■ **JOB**
The response must contain every line from the records below that has "ReferencingEntity".

*** RECORDS PROVIDED

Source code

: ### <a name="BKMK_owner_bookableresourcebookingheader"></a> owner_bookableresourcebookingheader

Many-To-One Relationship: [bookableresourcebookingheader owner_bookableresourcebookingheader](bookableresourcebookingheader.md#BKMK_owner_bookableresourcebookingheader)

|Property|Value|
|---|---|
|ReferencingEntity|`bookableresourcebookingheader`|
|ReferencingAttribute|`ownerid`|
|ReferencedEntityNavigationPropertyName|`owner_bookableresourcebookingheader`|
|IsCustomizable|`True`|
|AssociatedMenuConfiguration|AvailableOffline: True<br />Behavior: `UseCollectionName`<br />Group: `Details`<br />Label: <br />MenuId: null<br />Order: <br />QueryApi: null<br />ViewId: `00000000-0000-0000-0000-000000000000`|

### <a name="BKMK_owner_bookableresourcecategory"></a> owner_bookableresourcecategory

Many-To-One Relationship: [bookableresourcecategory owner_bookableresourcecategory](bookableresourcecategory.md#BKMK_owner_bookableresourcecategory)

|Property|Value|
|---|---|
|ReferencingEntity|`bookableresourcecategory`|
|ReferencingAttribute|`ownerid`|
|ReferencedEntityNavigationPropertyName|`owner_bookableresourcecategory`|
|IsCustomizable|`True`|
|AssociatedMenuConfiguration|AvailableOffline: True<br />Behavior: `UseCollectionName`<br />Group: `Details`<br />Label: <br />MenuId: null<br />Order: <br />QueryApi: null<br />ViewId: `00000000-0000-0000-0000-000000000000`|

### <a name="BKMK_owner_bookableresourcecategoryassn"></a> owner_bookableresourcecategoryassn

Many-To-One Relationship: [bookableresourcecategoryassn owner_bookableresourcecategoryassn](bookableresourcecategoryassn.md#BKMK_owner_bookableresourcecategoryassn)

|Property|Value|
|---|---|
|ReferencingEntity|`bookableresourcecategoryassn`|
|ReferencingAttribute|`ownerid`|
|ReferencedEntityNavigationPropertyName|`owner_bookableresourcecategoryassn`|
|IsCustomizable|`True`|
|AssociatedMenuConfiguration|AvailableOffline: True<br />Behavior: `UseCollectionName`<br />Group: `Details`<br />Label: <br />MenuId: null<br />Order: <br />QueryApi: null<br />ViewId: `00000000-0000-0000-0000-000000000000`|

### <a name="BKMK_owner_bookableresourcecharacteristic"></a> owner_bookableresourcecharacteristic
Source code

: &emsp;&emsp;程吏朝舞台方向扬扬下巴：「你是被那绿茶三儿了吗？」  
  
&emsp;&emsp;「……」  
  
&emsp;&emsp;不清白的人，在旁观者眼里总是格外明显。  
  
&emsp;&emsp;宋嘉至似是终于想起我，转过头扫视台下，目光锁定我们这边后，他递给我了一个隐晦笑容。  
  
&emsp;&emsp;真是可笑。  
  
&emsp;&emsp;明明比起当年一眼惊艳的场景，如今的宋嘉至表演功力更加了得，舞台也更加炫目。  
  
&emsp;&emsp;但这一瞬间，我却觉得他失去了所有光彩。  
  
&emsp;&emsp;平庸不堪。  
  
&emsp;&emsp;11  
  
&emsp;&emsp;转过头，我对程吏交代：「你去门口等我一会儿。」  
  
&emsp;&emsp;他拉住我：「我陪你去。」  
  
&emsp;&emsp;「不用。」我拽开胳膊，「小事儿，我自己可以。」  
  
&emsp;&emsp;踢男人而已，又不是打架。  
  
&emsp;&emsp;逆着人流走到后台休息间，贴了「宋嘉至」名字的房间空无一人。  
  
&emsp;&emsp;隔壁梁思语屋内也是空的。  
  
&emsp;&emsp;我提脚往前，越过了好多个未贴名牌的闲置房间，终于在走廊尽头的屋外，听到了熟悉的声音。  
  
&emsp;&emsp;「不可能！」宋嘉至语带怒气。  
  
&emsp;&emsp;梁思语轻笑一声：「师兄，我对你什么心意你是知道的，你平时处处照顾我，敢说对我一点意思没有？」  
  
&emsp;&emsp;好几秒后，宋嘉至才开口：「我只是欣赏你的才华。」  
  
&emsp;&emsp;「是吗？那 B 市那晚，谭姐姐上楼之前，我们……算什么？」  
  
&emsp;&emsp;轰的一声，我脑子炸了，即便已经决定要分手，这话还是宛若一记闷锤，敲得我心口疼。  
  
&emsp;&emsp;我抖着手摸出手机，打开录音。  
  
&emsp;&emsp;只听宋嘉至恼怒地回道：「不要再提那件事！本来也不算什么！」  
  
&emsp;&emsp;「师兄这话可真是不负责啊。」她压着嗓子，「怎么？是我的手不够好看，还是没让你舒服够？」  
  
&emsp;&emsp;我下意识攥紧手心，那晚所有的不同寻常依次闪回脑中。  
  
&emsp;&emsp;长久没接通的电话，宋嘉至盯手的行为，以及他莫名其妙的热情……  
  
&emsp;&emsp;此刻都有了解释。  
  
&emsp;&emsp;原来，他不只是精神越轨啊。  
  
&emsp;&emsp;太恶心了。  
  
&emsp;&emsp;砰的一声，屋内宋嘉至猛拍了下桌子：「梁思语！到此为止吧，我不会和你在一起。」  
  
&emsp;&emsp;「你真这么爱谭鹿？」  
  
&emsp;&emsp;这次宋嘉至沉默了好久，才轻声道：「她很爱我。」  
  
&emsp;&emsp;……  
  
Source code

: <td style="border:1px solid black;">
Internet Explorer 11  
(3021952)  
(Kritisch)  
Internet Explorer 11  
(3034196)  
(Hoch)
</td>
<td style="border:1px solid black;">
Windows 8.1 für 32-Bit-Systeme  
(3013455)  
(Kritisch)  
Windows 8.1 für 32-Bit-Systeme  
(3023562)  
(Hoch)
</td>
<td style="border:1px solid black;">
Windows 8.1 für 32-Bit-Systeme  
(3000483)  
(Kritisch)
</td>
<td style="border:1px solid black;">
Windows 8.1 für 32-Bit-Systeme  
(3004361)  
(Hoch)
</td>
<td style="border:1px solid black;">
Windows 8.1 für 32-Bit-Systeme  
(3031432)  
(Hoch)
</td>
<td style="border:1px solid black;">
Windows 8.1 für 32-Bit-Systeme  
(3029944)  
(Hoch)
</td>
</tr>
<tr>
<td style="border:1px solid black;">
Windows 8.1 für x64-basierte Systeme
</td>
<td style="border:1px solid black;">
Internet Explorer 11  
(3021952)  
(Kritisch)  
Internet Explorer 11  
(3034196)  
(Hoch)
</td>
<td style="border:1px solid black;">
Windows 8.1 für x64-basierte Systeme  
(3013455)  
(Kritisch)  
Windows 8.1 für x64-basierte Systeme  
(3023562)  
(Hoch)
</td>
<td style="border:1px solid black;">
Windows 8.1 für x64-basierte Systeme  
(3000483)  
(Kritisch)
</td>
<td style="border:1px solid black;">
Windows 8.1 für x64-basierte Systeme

******

■ **EXPECTED OUTPUT**
|ReferencingEntity|`bookableresourcebookingheader`|
|ReferencingEntity|`bookableresourcecategory`|
|ReferencingEntity|`bookableresourcecategoryassn`|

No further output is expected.